* [What the task asks] Write out the lines from the top of the material through the line with "power microscopy micrograph", exactly and with nothing added.

═══ Given entries ═══

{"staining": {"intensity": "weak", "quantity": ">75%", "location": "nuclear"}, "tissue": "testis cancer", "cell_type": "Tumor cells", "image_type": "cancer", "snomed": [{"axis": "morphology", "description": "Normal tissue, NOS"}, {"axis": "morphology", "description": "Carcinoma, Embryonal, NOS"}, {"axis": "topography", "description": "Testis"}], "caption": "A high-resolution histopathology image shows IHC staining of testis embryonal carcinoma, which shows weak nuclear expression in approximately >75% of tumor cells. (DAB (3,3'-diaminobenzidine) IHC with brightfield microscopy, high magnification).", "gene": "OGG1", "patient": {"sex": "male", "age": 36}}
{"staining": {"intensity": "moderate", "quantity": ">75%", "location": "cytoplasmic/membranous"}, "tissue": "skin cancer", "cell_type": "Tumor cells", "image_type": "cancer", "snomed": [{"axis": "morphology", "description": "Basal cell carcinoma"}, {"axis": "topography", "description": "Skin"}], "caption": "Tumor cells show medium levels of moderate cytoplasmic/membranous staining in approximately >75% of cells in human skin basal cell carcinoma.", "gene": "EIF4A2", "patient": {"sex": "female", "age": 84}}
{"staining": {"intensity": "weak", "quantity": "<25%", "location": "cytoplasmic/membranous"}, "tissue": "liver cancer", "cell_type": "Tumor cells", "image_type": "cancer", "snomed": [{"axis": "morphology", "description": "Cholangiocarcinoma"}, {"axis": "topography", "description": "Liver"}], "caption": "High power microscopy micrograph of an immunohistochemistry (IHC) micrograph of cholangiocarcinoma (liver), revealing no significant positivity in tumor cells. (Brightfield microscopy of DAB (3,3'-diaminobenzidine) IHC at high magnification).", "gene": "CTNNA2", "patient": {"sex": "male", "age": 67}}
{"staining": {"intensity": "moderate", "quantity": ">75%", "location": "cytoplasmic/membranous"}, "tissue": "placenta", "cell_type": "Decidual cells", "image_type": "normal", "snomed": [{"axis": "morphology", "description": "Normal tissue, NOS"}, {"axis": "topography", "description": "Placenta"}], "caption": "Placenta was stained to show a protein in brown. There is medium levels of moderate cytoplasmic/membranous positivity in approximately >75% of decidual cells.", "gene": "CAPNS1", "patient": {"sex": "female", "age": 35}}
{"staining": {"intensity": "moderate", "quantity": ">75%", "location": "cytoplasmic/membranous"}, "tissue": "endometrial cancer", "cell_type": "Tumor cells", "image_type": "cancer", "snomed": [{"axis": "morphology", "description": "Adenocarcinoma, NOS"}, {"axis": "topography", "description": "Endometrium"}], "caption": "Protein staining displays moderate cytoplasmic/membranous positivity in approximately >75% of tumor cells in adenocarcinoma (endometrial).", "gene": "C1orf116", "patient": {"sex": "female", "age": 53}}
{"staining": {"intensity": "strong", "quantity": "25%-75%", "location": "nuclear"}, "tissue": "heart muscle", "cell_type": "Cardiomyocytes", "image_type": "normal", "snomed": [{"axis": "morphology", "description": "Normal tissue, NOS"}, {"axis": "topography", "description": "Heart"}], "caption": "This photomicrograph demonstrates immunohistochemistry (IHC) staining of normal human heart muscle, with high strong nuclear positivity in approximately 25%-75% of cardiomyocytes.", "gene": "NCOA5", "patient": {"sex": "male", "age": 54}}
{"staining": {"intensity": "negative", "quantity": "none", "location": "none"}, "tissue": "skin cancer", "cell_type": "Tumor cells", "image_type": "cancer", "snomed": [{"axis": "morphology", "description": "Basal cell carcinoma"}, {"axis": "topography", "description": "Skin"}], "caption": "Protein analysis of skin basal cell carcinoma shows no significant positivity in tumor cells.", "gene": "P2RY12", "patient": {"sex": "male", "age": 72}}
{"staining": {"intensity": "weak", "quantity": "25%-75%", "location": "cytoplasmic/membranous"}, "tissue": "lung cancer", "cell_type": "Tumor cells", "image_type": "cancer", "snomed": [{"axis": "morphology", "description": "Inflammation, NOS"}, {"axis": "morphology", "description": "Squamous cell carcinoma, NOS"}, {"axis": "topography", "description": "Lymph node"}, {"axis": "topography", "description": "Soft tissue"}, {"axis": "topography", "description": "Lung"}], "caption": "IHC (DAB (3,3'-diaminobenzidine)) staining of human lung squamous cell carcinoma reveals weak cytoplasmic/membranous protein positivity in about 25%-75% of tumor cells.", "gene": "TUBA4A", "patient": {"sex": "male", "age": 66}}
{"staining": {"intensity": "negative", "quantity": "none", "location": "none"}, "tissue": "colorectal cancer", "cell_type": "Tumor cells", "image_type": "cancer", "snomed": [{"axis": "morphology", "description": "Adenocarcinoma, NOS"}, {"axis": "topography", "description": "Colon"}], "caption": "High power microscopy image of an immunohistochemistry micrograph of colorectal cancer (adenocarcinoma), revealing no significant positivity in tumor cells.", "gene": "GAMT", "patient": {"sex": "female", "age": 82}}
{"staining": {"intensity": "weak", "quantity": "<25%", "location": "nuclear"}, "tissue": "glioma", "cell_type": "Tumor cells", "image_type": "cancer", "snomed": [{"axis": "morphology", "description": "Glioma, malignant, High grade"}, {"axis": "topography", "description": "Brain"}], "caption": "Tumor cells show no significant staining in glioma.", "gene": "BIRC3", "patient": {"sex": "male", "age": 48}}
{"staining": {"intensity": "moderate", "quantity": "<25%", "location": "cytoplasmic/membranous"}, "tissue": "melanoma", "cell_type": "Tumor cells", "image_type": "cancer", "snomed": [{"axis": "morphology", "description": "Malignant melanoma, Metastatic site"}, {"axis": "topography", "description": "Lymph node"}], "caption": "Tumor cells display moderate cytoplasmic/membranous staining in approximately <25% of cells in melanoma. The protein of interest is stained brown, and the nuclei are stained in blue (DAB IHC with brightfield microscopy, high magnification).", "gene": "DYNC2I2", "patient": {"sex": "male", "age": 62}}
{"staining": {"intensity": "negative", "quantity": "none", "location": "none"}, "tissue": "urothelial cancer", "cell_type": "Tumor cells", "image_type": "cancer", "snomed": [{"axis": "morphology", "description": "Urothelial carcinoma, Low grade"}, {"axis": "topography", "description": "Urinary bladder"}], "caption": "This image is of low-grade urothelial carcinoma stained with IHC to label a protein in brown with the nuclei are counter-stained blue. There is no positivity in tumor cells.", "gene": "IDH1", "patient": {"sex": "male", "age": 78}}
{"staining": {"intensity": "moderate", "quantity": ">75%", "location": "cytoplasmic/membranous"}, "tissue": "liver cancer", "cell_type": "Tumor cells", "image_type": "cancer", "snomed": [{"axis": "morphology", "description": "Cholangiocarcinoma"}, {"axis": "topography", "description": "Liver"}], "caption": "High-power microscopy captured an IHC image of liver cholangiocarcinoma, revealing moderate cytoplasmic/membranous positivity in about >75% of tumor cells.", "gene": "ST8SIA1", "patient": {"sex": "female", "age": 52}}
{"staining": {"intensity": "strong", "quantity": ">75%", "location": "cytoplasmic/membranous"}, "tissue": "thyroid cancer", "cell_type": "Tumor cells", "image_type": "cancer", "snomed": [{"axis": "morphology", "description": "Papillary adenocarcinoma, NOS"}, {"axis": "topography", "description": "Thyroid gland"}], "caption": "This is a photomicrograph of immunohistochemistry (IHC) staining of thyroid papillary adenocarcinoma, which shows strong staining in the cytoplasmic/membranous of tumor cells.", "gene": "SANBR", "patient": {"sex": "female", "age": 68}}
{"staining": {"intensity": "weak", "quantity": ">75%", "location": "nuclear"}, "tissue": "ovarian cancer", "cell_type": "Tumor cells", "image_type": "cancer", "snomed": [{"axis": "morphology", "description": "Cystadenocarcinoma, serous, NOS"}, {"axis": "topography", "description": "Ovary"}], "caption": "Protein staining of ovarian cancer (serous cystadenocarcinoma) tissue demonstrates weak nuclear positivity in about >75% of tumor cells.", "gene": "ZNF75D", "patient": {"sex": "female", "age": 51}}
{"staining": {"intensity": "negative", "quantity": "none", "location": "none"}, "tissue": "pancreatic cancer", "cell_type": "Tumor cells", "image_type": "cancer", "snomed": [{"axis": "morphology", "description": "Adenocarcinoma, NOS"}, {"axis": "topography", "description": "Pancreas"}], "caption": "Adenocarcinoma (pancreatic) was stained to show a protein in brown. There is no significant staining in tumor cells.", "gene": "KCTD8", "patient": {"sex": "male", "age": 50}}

═══

* [Solution for this task]
{"staining": {"intensity": "weak", "quantity": ">75%", "location": "nuclear"}, "tissue": "testis cancer", "cell_type": "Tumor cells", "image_type": "cancer", "snomed": [{"axis": "morphology", "description": "Normal tissue, NOS"}, {"axis": "morphology", "description": "Carcinoma, Embryonal, NOS"}, {"axis": "topography", "description": "Testis"}], "caption": "A high-resolution histopathology image shows IHC staining of testis embryonal carcinoma, which shows weak nuclear expression in approximately >75% of tumor cells. (DAB (3,3'-diaminobenzidine) IHC with brightfield microscopy, high magnification).", "gene": "OGG1", "patient": {"sex": "male", "age": 36}}
{"staining": {"intensity": "moderate", "quantity": ">75%", "location": "cytoplasmic/membranous"}, "tissue": "skin cancer", "cell_type": "Tumor cells", "image_type": "cancer", "snomed": [{"axis": "morphology", "description": "Basal cell carcinoma"}, {"axis": "topography", "description": "Skin"}], "caption": "Tumor cells show medium levels of moderate cytoplasmic/membranous staining in approximately >75% of cells in human skin basal cell carcinoma.", "gene": "EIF4A2", "patient": {"sex": "female", "age": 84}}
{"staining": {"intensity": "weak", "quantity": "<25%", "location": "cytoplasmic/membranous"}, "tissue": "liver cancer", "cell_type": "Tumor cells", "image_type": "cancer", "snomed": [{"axis": "morphology", "description": "Cholangiocarcinoma"}, {"axis": "topography", "description": "Liver"}], "caption": "High power microscopy micrograph of an immunohistochemistry (IHC) micrograph of cholangiocarcinoma (liver), revealing no significant positivity in tumor cells. (Brightfield microscopy of DAB (3,3'-diaminobenzidine) IHC at high magnification).", "gene": "CTNNA2", "patient": {"sex": "male", "age": 67}}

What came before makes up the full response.